* About this exercise
One exact copy of the listing, minus the images, is the required answer.

* Dataset excerpt

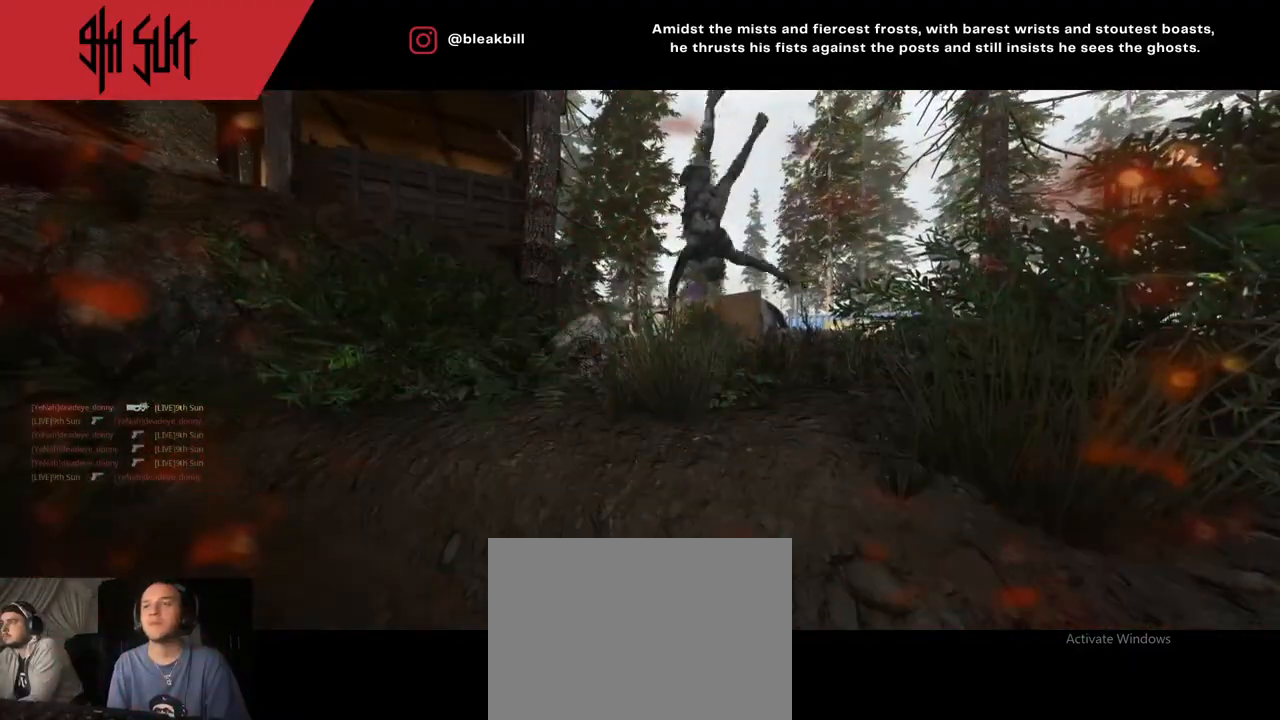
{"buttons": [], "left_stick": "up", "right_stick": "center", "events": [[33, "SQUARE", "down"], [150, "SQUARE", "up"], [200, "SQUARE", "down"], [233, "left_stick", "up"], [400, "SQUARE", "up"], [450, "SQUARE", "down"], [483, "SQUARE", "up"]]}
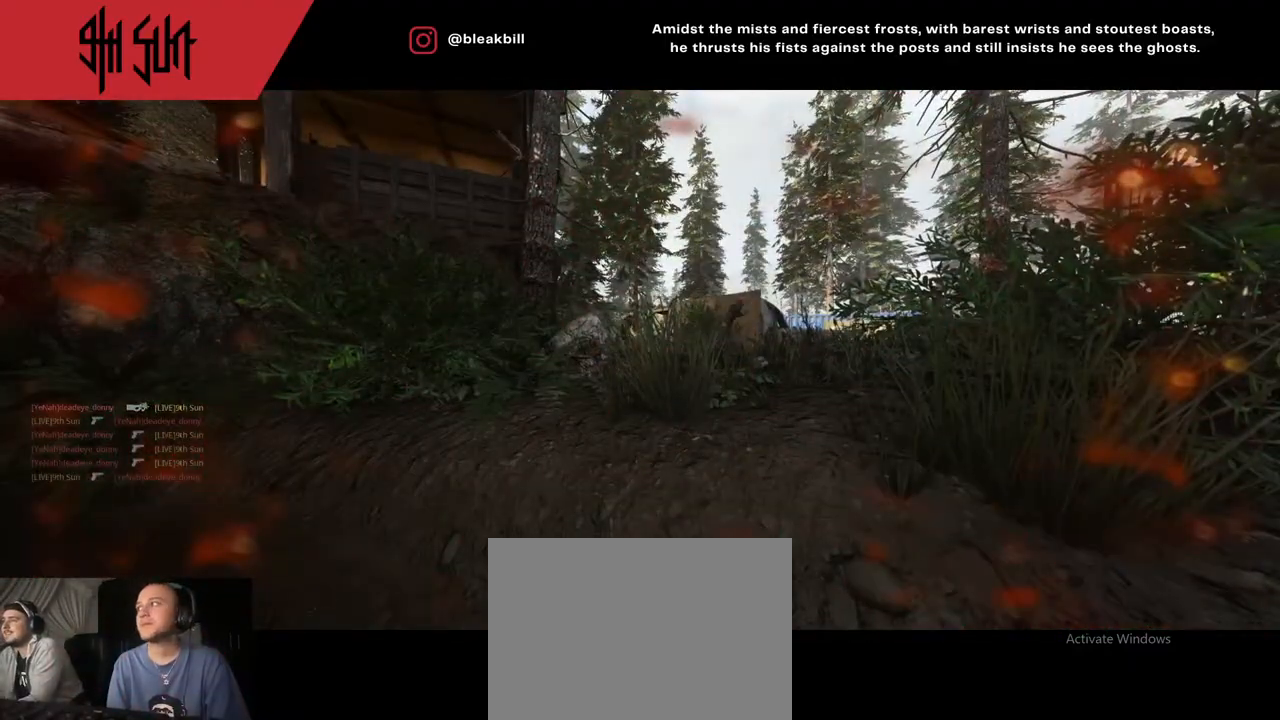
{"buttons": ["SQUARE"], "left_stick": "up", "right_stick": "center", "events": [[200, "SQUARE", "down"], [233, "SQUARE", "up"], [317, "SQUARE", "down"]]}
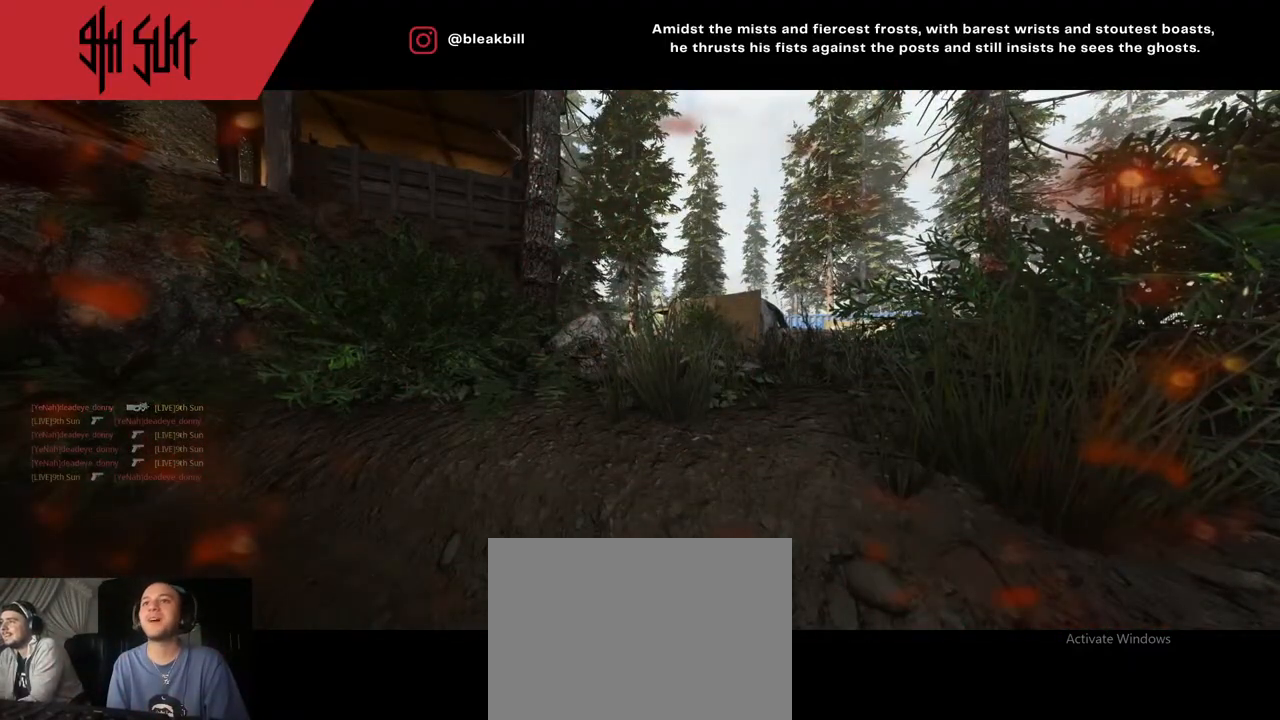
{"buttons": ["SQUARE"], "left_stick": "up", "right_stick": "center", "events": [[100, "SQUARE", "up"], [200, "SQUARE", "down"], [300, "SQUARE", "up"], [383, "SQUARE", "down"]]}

* Response area
{"buttons": [], "left_stick": "up", "right_stick": "center", "events": [[33, "SQUARE", "down"], [150, "SQUARE", "up"], [200, "SQUARE", "down"], [233, "left_stick", "up"], [400, "SQUARE", "up"], [450, "SQUARE", "down"], [483, "SQUARE", "up"]]}
{"buttons": ["SQUARE"], "left_stick": "up", "right_stick": "center", "events": [[200, "SQUARE", "down"], [233, "SQUARE", "up"], [317, "SQUARE", "down"]]}
{"buttons": ["SQUARE"], "left_stick": "up", "right_stick": "center", "events": [[100, "SQUARE", "up"], [200, "SQUARE", "down"], [300, "SQUARE", "up"], [383, "SQUARE", "down"]]}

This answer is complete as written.